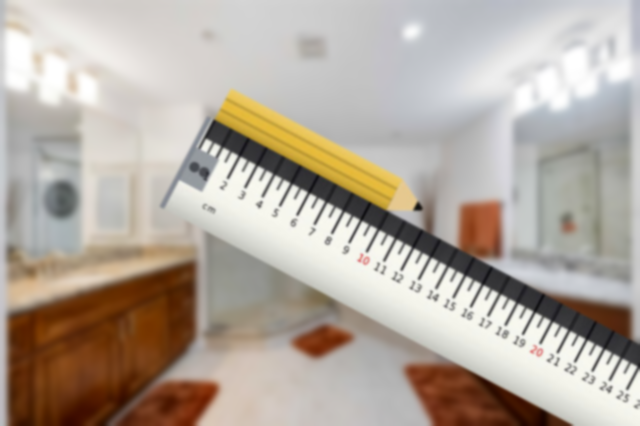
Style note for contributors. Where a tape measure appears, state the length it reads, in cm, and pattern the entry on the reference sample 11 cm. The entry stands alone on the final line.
11.5 cm
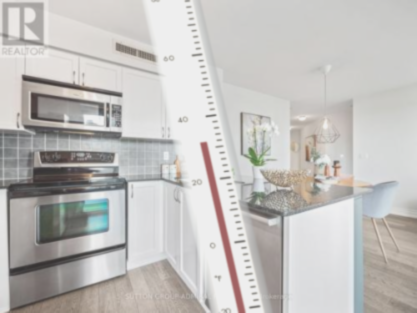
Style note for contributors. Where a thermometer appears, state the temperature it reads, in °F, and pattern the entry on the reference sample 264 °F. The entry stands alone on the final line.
32 °F
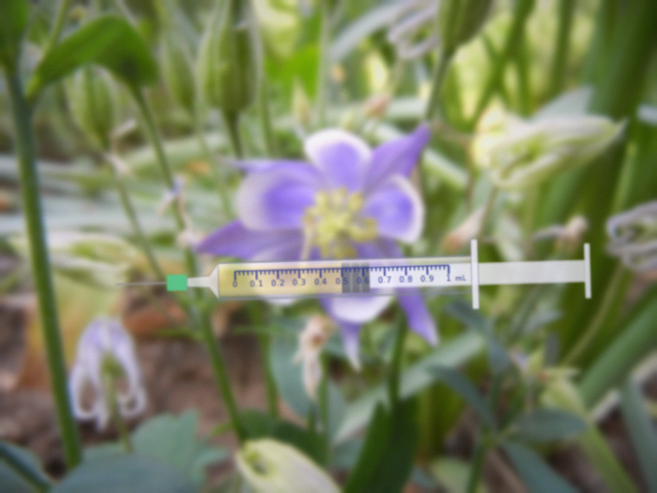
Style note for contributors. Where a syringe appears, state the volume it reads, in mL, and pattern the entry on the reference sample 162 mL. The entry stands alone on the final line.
0.5 mL
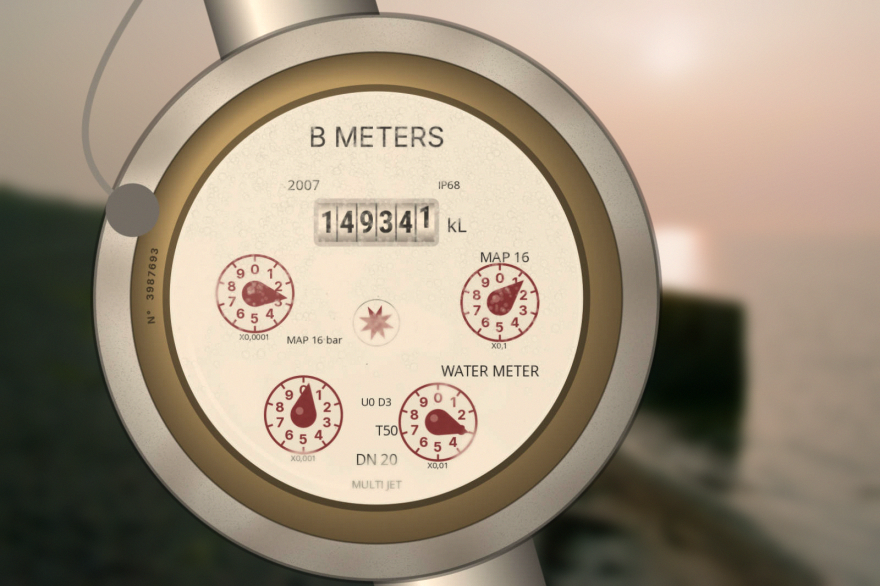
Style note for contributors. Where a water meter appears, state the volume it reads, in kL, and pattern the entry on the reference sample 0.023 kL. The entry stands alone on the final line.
149341.1302 kL
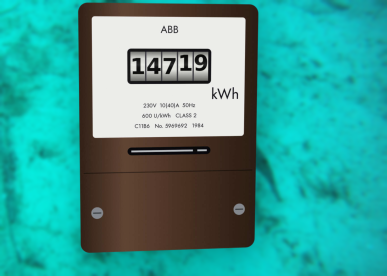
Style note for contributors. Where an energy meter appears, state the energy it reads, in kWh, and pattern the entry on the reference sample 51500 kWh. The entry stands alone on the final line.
14719 kWh
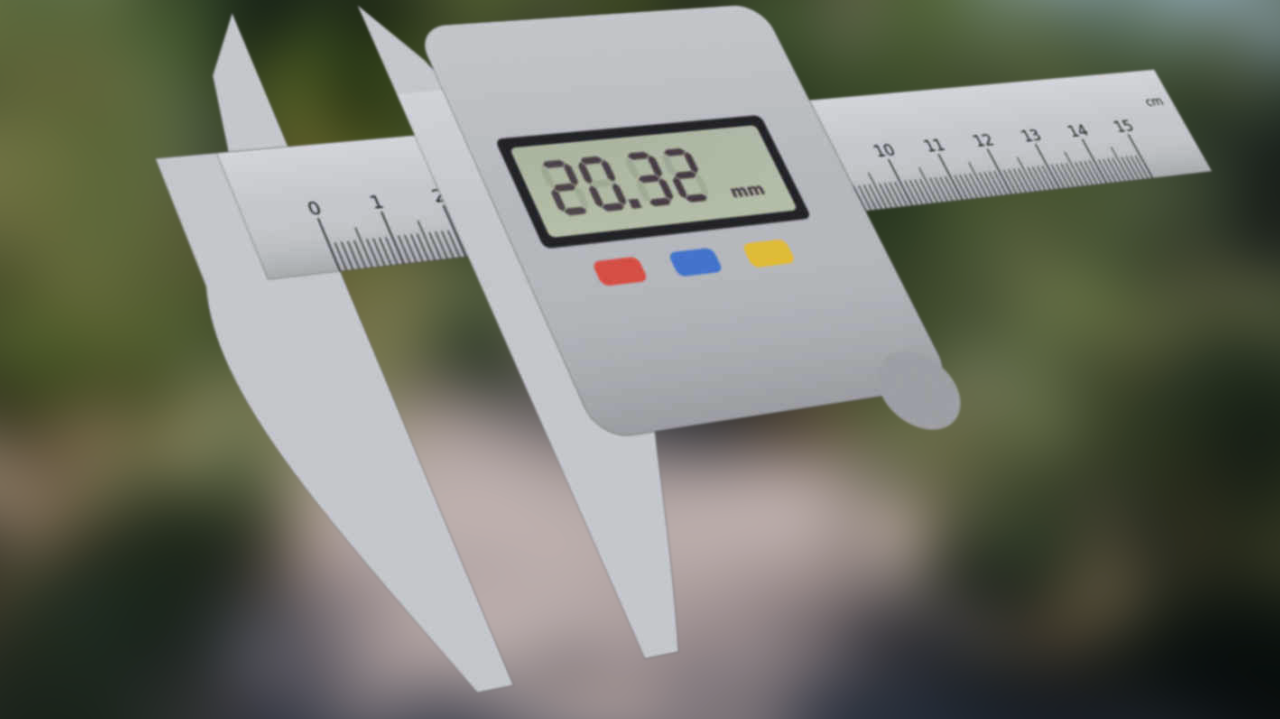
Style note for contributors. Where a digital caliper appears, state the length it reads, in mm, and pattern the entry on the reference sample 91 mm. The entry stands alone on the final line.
20.32 mm
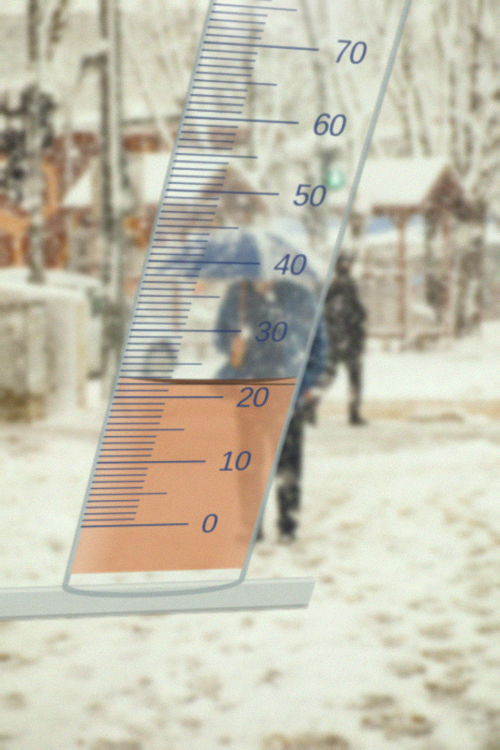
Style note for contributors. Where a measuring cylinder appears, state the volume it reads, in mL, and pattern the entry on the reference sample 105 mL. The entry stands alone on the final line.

> [DESCRIPTION DE LA TÂCHE]
Repère dans les enregistrements toutes les lignes qui contiennent le mot "length", puis recopie-les.

> [CORRIGÉ]
Style note for contributors. Where a tape measure appears, state the length it reads, in cm, and pattern the entry on the reference sample 11 cm. The entry stands alone on the final line.
Style note for contributors. Where a digital caliper appears, state the length it reads, in mm, and pattern the entry on the reference sample 91 mm. The entry stands alone on the final line.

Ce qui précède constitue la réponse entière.